SUPPLIED MATERIAL:

════════

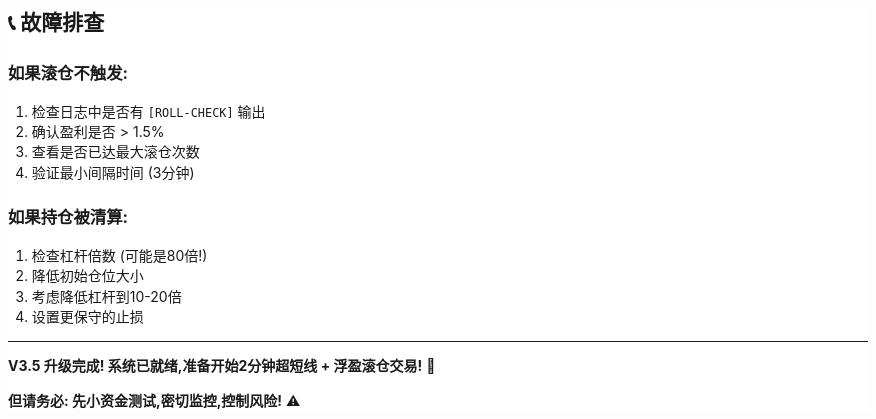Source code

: ## 📞 故障排查

### 如果滚仓不触发:
1. 检查日志中是否有 `[ROLL-CHECK]` 输出
2. 确认盈利是否 > 1.5%
3. 查看是否已达最大滚仓次数
4. 验证最小间隔时间 (3分钟)

### 如果持仓被清算:
1. 检查杠杆倍数 (可能是80倍!)
2. 降低初始仓位大小
3. 考虑降低杠杆到10-20倍
4. 设置更保守的止损

---

**V3.5 升级完成! 系统已就绪,准备开始2分钟超短线 + 浮盈滚仓交易!** 🚀

**但请务必: 先小资金测试,密切监控,控制风险!** ⚠️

════════

REQUEST: Your answer must be the records above, word for word, with no pictures.

ANSWER SECTION:
Source code

: ## 📞 故障排查

### 如果滚仓不触发:
1. 检查日志中是否有 `[ROLL-CHECK]` 输出
2. 确认盈利是否 > 1.5%
3. 查看是否已达最大滚仓次数
4. 验证最小间隔时间 (3分钟)

### 如果持仓被清算:
1. 检查杠杆倍数 (可能是80倍!)
2. 降低初始仓位大小
3. 考虑降低杠杆到10-20倍
4. 设置更保守的止损

---

**V3.5 升级完成! 系统已就绪,准备开始2分钟超短线 + 浮盈滚仓交易!** 🚀

**但请务必: 先小资金测试,密切监控,控制风险!** ⚠️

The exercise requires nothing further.